*Mise en pratique:*
A) D'après l'entretien sur les CIO, combien de conseillers le site de Joué-lès-Tours était-il prévu pour accueillir ?
B) Rédigez la suite de l'entretien sur les CIO à partir de sa dernière réplique.

Sylvie Amici : En effet, et il n'a pas dit un mot des CIO dans lesquels sont accueillis des publics scolarisés comme non scolarisés, du public comme du privé, les enfants du voyage, les jeunes mineurs étrangers y compris ceux non accompagnés. Nous avons l'expérience dans le Val d’Oise de locaux du centre d'information et d'orientation qui n'étaient plus aux normes, et dont les personnels ont été installés provisoirement au lycée. L'établissement n'a très vite plus supporté les va-et-vient de ces jeunes. S'il n'y a plus de CIO, qui va les accueillir ? Que devient le service public de proximité ? Peut-être le Gouvernement a-t-il une réponse à ces questions. Qu'il le dise.
ToutEduc : Avez-vous une idée du nombre de CIO fermés ?
Sylvie Amici : C'est très difficile à chiffrer. Prenez l'exemple de Tours. Officiellement, le centre d'information et d'orientation du centre ville n'a pas fermé, mais, dans les faits, les personnels ont été regroupés sur le site du CIO de Joué-lès-Tours, prévu pour accueillir dix conseillers, et qui se retrouve avec trente, et deux structures ! Certains ferment, d'autres changent de statut, ou de localisation... Or nous avons besoin de ces centres, c'est à l'extérieur des établissements qu'on peut rencontrer les "invisibles", les élèves qui décrochent et ceux qui seraient susceptibles d'être scolarisés, ceux qui sont dans les marges, ou qui ne sont pas dans un parcours rectiligne, ce qui peut arriver à chaque adolescent, à chaque famille, à un moment. Notre association va d'ailleurs porter le débat devant le Défenseur des Droits et la médiatrice de l'Education nationale. Des enfants de moins de 16 ans sont concernés, sans qu'on sache qui est supposé s'en occuper, si nous ne sommes plus sur le terrain.
ToutEduc : Vos interrogations portent-elles également sur le fond ?
Sylvie Amici : Oui. Le ministre commence par un "plan large" sur les psychologues de l'Education nationale, mais sans qu'on voie bien s'il parle du travail de nos collègues dans le 1er degré, ou du nôtre dans le second degré. Et surtout, en ce qui nous concerne, il distingue le travail sur le bien-être psychologique du jeune et le conseil en orientation, une distinction qui figure déjà dans le "rapport Charvet" entre le suivi psychologique des élèves et l'aide à l'élaboration de leur choix d'avenir. Or les deux approches ne peuvent pas être déconnectées, cette partition des rôles n'a pas de sens.

*Données à analyser:*
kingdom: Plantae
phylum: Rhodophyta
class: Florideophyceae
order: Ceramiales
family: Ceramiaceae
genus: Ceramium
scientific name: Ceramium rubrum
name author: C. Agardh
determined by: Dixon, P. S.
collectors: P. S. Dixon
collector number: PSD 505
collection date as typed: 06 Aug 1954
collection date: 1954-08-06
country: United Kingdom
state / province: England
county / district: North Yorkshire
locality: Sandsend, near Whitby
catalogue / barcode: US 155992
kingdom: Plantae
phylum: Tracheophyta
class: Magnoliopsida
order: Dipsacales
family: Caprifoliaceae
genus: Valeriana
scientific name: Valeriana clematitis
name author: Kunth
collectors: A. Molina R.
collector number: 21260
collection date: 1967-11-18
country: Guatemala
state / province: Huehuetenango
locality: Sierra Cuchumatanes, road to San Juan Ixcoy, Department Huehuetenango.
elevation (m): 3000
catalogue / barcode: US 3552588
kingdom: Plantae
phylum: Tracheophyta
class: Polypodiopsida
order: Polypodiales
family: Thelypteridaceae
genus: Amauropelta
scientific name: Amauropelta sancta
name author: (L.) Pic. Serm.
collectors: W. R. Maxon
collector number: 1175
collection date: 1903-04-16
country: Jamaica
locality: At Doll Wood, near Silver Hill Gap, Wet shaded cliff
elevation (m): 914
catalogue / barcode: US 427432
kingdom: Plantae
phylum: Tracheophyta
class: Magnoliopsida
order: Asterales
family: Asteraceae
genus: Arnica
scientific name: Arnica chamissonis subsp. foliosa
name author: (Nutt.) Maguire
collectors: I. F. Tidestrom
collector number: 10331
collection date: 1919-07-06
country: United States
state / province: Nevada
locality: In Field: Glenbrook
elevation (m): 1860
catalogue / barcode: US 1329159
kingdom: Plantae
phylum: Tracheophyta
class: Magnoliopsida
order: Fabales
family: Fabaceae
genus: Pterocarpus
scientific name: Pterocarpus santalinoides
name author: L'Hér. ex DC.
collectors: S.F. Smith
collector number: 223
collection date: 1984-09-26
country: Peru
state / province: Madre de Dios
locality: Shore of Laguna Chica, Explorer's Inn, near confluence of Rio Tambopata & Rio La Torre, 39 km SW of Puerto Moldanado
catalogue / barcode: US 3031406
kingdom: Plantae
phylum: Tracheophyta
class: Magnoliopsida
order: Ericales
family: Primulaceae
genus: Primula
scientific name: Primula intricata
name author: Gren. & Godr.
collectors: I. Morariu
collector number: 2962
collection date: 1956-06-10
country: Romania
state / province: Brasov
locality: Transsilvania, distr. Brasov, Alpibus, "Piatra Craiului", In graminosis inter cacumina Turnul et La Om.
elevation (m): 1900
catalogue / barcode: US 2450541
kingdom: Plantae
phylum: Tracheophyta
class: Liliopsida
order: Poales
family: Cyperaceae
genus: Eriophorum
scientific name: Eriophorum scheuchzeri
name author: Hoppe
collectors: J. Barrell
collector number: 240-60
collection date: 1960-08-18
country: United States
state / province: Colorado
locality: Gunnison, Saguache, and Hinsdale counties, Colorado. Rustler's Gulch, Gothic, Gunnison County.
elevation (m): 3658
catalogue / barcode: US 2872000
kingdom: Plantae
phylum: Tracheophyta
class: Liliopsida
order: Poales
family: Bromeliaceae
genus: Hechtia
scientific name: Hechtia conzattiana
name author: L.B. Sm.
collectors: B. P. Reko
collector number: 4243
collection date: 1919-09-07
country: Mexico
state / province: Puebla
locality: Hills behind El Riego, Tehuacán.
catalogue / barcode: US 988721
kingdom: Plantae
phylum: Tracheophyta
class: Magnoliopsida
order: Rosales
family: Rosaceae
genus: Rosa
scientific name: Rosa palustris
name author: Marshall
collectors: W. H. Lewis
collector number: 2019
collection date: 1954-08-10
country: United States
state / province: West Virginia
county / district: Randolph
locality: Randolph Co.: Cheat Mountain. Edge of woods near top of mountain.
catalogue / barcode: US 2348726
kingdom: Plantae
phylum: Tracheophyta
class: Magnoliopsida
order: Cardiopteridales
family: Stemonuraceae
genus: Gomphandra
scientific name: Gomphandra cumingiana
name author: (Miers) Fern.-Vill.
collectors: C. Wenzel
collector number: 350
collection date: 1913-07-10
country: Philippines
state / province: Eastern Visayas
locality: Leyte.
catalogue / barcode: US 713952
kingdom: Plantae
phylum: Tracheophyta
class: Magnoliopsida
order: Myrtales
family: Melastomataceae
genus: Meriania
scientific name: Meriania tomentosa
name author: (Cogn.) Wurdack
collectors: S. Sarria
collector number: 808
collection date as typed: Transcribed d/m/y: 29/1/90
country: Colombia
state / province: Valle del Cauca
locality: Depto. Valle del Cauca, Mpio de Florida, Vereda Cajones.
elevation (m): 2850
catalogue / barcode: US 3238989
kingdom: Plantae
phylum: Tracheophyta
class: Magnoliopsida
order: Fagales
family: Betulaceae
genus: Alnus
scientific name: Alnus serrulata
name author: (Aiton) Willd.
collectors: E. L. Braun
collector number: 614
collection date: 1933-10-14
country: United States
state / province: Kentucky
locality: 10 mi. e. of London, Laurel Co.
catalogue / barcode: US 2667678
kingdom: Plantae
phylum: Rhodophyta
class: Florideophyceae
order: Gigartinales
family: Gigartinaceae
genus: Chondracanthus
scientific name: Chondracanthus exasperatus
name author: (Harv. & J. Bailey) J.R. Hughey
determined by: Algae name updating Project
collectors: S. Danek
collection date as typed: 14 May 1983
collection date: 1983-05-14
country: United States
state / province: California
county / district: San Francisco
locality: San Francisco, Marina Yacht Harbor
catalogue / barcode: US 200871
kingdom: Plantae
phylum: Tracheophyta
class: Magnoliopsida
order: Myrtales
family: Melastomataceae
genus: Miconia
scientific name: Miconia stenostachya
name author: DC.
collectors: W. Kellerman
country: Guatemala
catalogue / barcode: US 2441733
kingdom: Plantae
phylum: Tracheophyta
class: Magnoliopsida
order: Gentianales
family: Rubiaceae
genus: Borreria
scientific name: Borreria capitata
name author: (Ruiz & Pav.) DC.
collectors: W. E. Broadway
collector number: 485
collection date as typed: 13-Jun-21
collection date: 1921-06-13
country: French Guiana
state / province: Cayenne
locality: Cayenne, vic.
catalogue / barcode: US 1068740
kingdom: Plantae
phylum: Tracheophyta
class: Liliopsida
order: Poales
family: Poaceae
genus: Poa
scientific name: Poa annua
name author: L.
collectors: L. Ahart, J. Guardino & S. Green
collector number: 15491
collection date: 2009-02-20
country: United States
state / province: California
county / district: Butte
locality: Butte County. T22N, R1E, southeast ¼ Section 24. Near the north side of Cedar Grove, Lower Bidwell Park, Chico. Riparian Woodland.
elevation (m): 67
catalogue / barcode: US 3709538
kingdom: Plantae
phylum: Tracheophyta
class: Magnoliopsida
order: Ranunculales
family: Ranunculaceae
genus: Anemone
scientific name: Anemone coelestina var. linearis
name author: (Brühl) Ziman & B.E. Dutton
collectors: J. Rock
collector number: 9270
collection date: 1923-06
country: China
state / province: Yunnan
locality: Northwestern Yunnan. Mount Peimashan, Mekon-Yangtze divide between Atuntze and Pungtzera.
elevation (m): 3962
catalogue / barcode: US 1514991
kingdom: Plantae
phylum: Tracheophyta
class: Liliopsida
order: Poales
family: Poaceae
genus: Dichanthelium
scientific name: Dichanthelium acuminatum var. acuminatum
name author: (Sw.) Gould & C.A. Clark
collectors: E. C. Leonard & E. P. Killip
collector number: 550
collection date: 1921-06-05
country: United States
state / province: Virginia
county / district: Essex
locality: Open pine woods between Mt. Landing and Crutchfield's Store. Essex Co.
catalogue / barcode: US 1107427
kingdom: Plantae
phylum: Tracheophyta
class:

*Réponses numérotées:*
A) Dix conseillers.

B)
ToutEduc : Vous êtes donc dans l'attente des décisions annoncées, avec un désaccord potentiel sur la conception du travail des psychologues EDO...
Sylvie Amici : Nous nous interrogeons plus largement sur les intentions du Gouvernement. Il a annoncé, dès son installation, la priorité au 1er degré, ce que nous comprenons. Mais quel est son projet politique à l'égard des adolescents ? Pour l'instant, en ce qui nous concerne, nous sommes dans le flou et nous ne voyons par ailleurs, comme projets tangibles, que la création de centres éducatifs fermés et la première phase du SNU (Service national universel) qui est prévue pour des jeunes de 16 ans, dès la sortie du collège.
ToutEduc : Comment se porte votre association ?
Sylvie Amici : Très bien. Nous avons pu faire entrer des jeunes collègues au Conseil d'administration, dont l'auteur d’un travail de recherche sur le poids des stéréotypes dans le conseil en orientation, un rôle que les enseignants vont être amenés à jouer de plus en plus, sans formation spécifique. Ce n'est qu'un exemple, nous avons la force de la réflexion sur notre métier, et nous avons une structure solide, y compris financièrement, qui saura défendre notre métier et nos services et les droits des usagers.
A noter que le congrès 2020 aura lieu à Arles du 22 au 25 septembre avec pour thème l’accueil des jeunes arrivant de l’étranger et des familles itinérantes. L'assocation prépare son 90éme anniversaire en 2021.